Do colleges keep parents informed of their child's academic progress?
College students are young adults. Most students are also over the age of 18, which means they are "legally" adults who assume full responsibility for their own lives, including their educations. It's up to students whether or not they share their academic progress with their families. Colleges don't send grades to parents or otherwise keep parents apprised of their student's educational progress, even if the parents are financing or contributing to the cost of that education.
This can make parents uncomfortable. How can they be sure their student is doing well? What if he is flunking out? What if she dropped most of her classes, joined the circus, and is keeping it a secret?
There are definitely scary stories out there about parents who believed their kid was doing perfectly well in college until she came home at the end of term and finally admitted that she had been placed on academic probation or had already been kicked out of school. For better or worse, it's up to the kid to decide what and how much he tells his family about his academic progress. The good news is that, even in the worst academic probation or dismissal cases, there are still ways for kids to complete a college education. It's never the end of the world.

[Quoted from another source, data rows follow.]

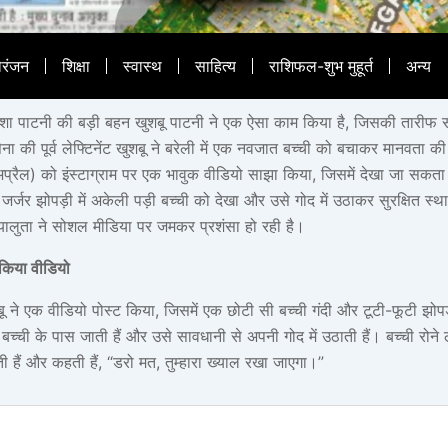
ोरंजन
शिक्षा
स्वास्थ
साहित्य
राशिफल-शुभ मुहूर्त
अन्य
दिशा पाटनी की बड़ी बहन खुशबू पाटनी ने एक ऐसा काम किया है, जिसकी तारीफ
ेना की पूर्व लेफ्टिनेंट खुशबू ने बरेली में एक नवजात बच्ची को बचाकर मानवता 
अप्रैल) को इंस्टाग्राम पर एक भावुक वीडियो साझा किया, जिसमें देखा जा सकता है
र्जर झोपड़ी में अकेली पड़ी बच्ची को देखा और उसे गोद में उठाकर सुरक्षित स्थ
ालुता ने सोशल मीडिया पर जमकर प्रशंसा हो रही है।
 किया वीडियो
ू ने एक वीडियो पोस्ट किया, जिसमें एक छोटी सी बच्ची गंदी और टूटी-फूटी झोपड़
 बच्ची के पास जाती हैं और उसे सावधानी से अपनी गोद में उठाती हैं। बच्ची रोने
ती हैं और कहती हैं, “डरो मत, तुम्हारा ख्याल रखा जाएगा।”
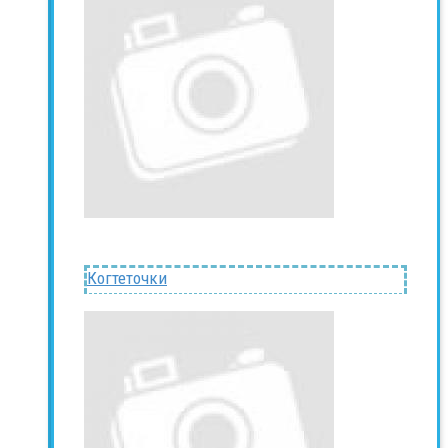
Когтеточки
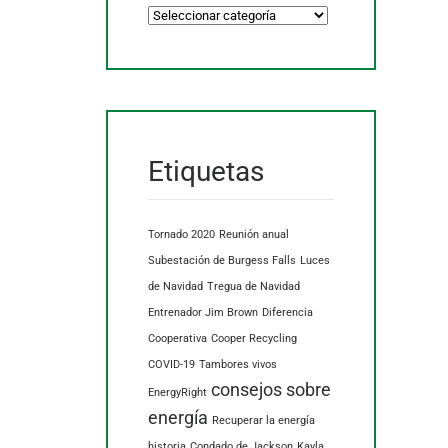
Categorías
Etiquetas
Tornado 2020
Reunión anual
Subestación de Burgess Falls
Luces
de Navidad
Tregua de Navidad
Entrenador Jim Brown
Diferencia
Cooperativa
Cooper Recycling
COVID-19
Tambores vivos
consejos sobre
EnergyRight
energía
Recuperar la energía
historia
Condado de Jackson
Kayla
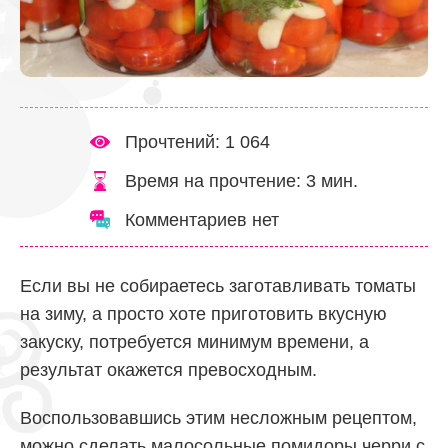
Прочтений: 1 064
Время на прочтение:
3
мин.
Комментариев нет
Если вы не собираетесь заготавливать томаты
на зиму, а просто хоте приготовить вкусную
закуску, потребуется минимум времени, а
результат окажется превосходным.
Воспользовавшись этим несложным рецептом,
можно сделать малосольные помидоры черри с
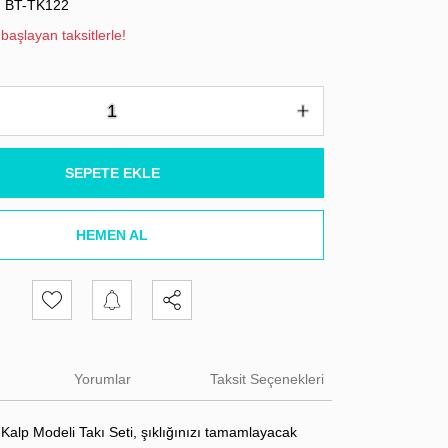
BT-TK122
başlayan taksitlerle!
SEPETE EKLE
HEMEN AL
Yorumlar
Taksit Seçenekleri
Kalp Modeli Takı Seti, şıklığınızı tamamlayacak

Parents who want to know how their student is doing in college should ask him or her. They'll get more honest, valuable information if they've established a supportive and trusting relationship with their student when it comes to academic matters. Kids don't want to disappoint their parents, and if things are rough, they might not let mom and dad know right away. But they're more likely to do so before the situation becomes dire if they know their parents will ultimately be supportive and will try to help them resolve academic challenges in a constructive way that is satisfactory to everyone involved.